Untuk mengetahui kegiatan belajar yang tidak perlu ditempuh oleh siswa lagi, perlu diadakan suatu tes. Tes yang digunakan adalah tes input. Tes input adalah suatu tes yang berfungsi untuk menilai pengetahuan siswa yang berhubungan dengan kegiatan-kegiatan belajar yang telah dirumuskan.
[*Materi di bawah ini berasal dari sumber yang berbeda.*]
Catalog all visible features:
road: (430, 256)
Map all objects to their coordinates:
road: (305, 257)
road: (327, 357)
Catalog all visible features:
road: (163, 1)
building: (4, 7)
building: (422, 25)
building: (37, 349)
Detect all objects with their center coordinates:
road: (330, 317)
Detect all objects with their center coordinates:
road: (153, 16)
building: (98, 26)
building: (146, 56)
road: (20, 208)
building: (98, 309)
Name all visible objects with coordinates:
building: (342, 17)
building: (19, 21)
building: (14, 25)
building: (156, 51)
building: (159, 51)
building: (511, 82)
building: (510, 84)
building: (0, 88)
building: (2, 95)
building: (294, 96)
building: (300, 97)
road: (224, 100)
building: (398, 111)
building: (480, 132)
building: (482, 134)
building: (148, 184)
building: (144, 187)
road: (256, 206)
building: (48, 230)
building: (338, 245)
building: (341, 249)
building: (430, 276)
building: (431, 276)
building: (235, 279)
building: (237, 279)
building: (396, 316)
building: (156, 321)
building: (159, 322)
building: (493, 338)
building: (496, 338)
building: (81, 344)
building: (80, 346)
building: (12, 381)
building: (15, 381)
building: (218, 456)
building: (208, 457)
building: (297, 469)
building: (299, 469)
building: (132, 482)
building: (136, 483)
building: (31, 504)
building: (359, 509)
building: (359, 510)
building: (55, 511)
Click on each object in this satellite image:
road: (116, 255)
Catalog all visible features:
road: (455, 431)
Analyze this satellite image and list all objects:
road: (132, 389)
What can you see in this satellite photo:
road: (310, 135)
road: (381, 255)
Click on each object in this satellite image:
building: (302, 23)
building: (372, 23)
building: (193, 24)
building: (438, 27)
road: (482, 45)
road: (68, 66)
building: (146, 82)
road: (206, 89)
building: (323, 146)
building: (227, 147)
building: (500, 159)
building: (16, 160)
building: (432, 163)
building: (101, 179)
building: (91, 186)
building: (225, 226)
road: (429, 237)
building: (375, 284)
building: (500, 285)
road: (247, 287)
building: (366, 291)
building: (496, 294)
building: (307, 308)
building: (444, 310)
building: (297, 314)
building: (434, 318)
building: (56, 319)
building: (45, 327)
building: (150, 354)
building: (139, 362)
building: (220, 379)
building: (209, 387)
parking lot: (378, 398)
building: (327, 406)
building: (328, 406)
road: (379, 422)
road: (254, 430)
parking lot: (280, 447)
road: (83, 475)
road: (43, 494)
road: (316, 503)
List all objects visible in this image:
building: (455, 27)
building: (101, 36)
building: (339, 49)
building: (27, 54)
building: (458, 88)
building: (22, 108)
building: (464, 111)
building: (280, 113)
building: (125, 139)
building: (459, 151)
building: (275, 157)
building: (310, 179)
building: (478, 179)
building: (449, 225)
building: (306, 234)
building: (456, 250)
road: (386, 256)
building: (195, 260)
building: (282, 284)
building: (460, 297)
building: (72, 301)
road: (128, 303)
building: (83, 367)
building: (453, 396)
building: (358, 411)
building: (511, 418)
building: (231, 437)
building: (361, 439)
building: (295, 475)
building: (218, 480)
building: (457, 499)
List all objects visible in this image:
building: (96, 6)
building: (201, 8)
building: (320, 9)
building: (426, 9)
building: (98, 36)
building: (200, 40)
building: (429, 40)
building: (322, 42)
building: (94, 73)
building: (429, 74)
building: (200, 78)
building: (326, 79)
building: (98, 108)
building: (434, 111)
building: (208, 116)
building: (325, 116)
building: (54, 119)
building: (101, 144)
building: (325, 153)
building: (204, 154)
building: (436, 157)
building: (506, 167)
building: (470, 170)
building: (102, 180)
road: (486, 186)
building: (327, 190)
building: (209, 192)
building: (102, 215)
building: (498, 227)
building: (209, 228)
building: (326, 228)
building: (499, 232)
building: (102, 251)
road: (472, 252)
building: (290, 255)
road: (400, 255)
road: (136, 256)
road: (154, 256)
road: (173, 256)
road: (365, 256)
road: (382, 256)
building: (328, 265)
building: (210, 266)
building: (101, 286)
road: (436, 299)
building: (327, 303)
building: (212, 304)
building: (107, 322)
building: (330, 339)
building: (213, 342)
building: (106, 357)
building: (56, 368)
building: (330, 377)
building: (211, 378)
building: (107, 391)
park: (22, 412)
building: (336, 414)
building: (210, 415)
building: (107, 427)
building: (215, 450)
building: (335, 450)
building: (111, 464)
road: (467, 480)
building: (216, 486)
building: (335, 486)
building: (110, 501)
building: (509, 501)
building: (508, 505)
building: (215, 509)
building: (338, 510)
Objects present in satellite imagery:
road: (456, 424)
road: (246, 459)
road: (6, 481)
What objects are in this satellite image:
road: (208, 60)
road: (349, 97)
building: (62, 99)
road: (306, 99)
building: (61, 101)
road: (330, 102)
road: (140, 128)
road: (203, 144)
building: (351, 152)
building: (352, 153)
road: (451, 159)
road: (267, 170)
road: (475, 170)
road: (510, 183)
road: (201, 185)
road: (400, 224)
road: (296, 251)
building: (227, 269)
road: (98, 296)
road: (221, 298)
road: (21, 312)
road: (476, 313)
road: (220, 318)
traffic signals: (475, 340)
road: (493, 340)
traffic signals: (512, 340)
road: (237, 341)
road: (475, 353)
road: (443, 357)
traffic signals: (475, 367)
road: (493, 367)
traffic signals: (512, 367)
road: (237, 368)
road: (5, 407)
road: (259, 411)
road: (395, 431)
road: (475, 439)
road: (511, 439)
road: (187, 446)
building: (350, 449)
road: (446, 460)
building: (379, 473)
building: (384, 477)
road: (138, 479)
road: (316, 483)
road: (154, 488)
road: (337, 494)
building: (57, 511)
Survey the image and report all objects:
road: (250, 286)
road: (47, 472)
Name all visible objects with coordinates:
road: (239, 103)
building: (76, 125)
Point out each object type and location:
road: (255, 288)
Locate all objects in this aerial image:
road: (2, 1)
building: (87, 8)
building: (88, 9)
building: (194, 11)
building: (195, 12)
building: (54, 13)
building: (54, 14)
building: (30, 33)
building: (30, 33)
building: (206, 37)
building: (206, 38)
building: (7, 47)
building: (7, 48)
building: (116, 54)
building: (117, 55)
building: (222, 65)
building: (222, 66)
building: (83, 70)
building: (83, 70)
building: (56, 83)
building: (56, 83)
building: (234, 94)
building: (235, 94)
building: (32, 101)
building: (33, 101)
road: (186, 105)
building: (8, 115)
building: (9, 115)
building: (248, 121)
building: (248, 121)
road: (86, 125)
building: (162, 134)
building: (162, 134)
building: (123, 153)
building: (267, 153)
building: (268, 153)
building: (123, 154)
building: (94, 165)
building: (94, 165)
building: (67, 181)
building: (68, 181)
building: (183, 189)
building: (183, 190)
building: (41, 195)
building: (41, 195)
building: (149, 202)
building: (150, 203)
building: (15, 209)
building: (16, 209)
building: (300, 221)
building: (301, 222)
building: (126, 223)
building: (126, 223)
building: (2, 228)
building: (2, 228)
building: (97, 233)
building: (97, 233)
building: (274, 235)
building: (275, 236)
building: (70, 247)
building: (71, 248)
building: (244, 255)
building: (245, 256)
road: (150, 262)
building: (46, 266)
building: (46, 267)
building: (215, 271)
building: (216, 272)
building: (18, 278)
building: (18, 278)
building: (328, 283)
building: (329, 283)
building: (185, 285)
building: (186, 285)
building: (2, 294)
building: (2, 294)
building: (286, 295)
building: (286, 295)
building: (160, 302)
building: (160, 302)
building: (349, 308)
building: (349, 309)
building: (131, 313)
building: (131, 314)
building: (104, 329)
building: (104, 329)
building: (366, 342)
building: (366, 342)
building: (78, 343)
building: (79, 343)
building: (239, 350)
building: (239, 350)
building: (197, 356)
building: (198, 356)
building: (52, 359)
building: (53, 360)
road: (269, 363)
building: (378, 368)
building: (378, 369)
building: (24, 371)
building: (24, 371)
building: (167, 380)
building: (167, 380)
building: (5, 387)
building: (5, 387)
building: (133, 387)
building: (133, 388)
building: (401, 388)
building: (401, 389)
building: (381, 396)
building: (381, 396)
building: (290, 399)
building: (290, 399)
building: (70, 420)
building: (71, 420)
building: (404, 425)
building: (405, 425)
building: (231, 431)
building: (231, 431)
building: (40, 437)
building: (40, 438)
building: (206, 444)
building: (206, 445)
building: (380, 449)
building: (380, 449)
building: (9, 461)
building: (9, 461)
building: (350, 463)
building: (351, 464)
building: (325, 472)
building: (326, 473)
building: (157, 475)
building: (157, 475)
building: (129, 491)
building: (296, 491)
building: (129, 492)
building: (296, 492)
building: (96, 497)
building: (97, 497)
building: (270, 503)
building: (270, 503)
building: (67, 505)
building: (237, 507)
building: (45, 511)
Dari hasil tes tersebut dapat ditentukan kegiatan-kegiatan belajar mana yang perlu dan mana yang tidak perlu lagi ditempuh oleh siswa untuk mencapai tujuan instruksional tertentu.
3.      Menetapkan kegiatan belajar yang masih perlu dilaksanakan oleh siswa
Dari hasil tes yang telah dilakukan, dapat ditetapkan kegiatan belajar yang masih perlu dilakukan oleh siswa.
Langkah 4 : Merencanakan Program Kegiatan
Hal yang perlu diperhatikan dalam merencanakan program kegiatan adalah:
1.      Merumuskan materi pelajaran
Setelah menentukan kegiatan belajar dan materi pelajaran, selajutnya merencanakan progam kegiatan, termasuk dalam merumuskan materi pelajaran yang akan diberikan kepada siswa sesuai jenis-jenis kegiatan belajar yang telah ditetapkan pada langkah ketiga.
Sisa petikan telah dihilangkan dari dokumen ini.